Section 1.4
Fundamental Building Blocks of Programs
THERE ARE TWO BASIC ASPECTS of programming:
data and instructions. To work with data, you need to understand
variables and
types; to work with instructions,
you need to understand control structures
and subroutines. You'll spend a
large part of the course becoming familiar with these concepts.
A variable is just a memory location
(or several locations treated as a unit) that has been given a
name so that it can be easily referred to and used in a program.
The programmer only has to worry about the name; it is the compiler's
responsibility to keep track of the memory location. The programmer
does need to keep in mind that the name refers to a kind of "box"
in memory that can hold data, even if the programmer doesn't have to
know where in memory that box is located.
In Java and most other languages, a variable has a
type that indicates what sort of
data it can hold. One type of variable might hold integers
-- whole numbers such as 3, -7, and 0 -- while another holds
floating point numbers -- numbers with decimal points such
as 3.14, -2.7, or 17.0. (Yes, the computer does make a distinction
between the integer 17 and the floating-point number 17.0;
they actually look quite different inside the computer.) There
could also be types for individual characters ('A', ';', etc.),
strings ("Hello", "A string can include many characters",
etc.), and less common types such as dates, colors, sounds, or
any other type of data that a program might need to store.
Programming languages always have commands for getting
data into and out of variables and for doing computations
with data. For example, the following "assignment statement,"
which might appear in a Java program, tells the computer to
take the number stored in the variable named "principal",
multiply that number by 0.07, and then store the result in the
variable named "interest":
interest = principal * 0.07;
There are also "input commands" for getting
data from the user or from files on the computer's disks
and "output commands" for sending data in the
other direction.
These basic commands -- for moving data from place to place
and for performing computations -- are the building blocks
for all programs. These building blocks are combined into
complex programs using control structures and subroutines.
A program is a sequence of instructions. In the ordinary "flow
of control," the computer executes the instructions in the
sequence in which they appear, one after the other. However, this
is obviously very limited: the computer would soon run out of
instructions to execute. Control structures
are special instructions that can change the flow of control. There
are two basic types of control structure: loops,
which allow a sequence of instructions to be repeated over and over,
and branches, which allow the computer
to decide between two or more different courses of action by
testing conditions that occur as the program is running.

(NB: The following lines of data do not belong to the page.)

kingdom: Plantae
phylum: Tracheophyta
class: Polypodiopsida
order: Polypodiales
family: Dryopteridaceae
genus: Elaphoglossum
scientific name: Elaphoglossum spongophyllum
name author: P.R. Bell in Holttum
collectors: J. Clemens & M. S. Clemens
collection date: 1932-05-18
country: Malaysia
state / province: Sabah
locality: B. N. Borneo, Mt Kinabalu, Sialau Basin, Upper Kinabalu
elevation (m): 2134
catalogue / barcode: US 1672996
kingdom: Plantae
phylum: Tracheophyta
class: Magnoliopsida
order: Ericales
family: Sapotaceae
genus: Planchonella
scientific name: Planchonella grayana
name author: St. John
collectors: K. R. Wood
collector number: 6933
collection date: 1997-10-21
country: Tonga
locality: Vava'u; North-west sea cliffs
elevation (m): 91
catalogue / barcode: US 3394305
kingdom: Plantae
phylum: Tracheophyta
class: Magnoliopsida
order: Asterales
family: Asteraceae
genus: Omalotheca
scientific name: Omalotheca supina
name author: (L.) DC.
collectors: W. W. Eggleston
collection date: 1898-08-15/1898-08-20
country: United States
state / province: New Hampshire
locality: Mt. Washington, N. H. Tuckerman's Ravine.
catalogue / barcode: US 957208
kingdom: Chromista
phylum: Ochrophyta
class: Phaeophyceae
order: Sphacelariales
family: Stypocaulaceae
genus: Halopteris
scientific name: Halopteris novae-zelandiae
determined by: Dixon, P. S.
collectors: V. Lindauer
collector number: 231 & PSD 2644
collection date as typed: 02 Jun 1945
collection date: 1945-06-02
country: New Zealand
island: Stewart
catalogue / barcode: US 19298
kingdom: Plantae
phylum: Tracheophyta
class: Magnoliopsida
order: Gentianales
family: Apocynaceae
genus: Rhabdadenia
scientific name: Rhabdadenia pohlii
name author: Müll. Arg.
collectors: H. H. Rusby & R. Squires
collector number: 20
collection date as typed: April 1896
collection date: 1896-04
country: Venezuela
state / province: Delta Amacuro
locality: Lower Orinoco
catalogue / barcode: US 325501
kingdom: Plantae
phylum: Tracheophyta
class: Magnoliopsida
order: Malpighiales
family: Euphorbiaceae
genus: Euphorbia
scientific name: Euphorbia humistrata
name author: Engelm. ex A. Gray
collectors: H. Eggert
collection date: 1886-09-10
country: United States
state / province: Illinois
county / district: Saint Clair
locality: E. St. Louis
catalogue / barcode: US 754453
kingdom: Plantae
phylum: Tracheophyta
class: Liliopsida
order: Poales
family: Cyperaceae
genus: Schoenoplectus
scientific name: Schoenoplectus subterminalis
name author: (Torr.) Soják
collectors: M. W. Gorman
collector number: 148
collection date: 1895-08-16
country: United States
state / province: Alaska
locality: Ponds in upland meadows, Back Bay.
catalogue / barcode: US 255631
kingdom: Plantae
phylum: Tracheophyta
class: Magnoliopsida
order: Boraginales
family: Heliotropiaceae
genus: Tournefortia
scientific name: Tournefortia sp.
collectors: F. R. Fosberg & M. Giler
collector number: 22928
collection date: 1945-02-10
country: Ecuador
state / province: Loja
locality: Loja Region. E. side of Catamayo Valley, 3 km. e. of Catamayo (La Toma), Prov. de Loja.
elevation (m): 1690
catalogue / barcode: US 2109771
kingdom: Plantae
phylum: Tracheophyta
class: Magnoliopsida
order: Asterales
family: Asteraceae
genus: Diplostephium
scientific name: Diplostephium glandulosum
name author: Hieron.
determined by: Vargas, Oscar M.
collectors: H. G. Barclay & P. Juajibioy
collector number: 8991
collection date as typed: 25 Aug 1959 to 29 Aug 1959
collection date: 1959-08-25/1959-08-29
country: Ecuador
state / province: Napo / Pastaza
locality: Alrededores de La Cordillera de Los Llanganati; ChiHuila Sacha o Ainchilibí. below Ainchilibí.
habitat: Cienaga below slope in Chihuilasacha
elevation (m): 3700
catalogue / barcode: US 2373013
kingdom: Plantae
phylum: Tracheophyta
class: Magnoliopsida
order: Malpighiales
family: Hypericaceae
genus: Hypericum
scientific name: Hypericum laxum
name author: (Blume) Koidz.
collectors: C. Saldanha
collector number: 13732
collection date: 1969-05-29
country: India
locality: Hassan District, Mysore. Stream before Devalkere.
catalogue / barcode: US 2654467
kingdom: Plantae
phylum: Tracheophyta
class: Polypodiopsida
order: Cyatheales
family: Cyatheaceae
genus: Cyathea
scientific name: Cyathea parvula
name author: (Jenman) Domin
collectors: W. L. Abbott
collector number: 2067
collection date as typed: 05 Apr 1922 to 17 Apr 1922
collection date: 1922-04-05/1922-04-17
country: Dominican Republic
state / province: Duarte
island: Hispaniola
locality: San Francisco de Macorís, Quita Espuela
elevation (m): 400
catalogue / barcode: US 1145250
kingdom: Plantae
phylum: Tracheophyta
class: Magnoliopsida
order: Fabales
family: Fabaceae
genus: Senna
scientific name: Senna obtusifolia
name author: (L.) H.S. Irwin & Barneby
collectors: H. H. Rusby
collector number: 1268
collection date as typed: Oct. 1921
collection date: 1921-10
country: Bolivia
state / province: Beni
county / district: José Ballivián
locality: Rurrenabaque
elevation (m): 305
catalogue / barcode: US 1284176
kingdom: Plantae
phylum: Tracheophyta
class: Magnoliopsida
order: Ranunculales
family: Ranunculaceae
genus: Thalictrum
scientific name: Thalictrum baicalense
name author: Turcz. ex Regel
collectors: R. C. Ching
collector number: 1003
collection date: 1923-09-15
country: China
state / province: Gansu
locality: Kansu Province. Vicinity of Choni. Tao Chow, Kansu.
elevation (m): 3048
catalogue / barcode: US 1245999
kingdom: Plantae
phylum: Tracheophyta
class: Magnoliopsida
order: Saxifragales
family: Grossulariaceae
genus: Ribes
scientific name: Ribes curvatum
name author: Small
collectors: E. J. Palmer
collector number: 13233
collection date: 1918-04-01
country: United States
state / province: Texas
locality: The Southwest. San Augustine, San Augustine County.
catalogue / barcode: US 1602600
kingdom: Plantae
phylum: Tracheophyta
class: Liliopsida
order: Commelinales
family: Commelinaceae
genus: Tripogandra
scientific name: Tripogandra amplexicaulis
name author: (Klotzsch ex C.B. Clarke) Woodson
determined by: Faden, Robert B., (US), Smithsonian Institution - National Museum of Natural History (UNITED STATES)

For example, it might be that if the value of the variable
"principal" is greater than 10000, then
the "interest" should be computed by multiplying the
principal by 0.05; if not, then the interest should be computed
by multiplying the principal by 0.04. A program needs some way
of expressing this type of decision. In Java, it could be
expressed using the following "if statement":
if (principal > 10000)
interest = principal * 0.05;
else
interest = principal * 0.04;
(Don't worry about the details for now. Just remember that the
computer can test a condition and decide what to do next on the
basis of that test.)
Loops are used when the same task has to be performed
more than once. For example, if you want to print out a
mailing label for each name on a mailing list, you might say,
"Get the first name and address and print the label;
get the second name and address and print the label;
get the third name and address and print the label..."
But this quickly becomes ridiculous -- and might not work at
all if you don't know in advance how many names there are.
What you would like to say is something like "While
there are more names to process, get the next name and address,
and print the label." A loop can be used in a program
to express such repetition.
Large programs are so complex that it would be almost impossible
to write them if there were not some way to break them up into
manageable "chunks." Subroutines provide one way to
do this. A subroutine consists of
the instructions for performing some task, grouped together
as a unit and given a name. That name can then be used as a
substitute for the whole set of instructions. For example,
suppose that one of the tasks that your program needs to
perform is to draw a house on the screen. You can take the
necessary instructions, make them into a subroutine, and
give that subroutine some appropriate name -- say,
"drawHouse()". Then anyplace in your
program where you need to draw a house, you can do so with
the single command:
drawHouse();
This will have the same effect as repeating all the house-drawing
instructions in each place.
The advantage here is not just that you save typing. Organizing
your program into subroutines also helps you organize your thinking
and your program design effort. While writing the house-drawing
subroutine, you can concentrate on the problem of drawing a house
without worrying for the moment about the rest of the program.
And once the subroutine is written, you can forget about the
details of drawing houses -- that problem is solved, since you
have a subroutine to do it for you. A subroutine becomes
just like a built-in part of the language which you can use
without thinking about the details of what goes on "inside"
the subroutine.
Variables, types, loops, branches, and subroutines are the
basis of what might be called "traditional programming."
However, as programs become larger, additional structure is
needed to help deal with their complexity. One of the most
effective tools that has been found is object-oriented programming,
which is discussed in the next section.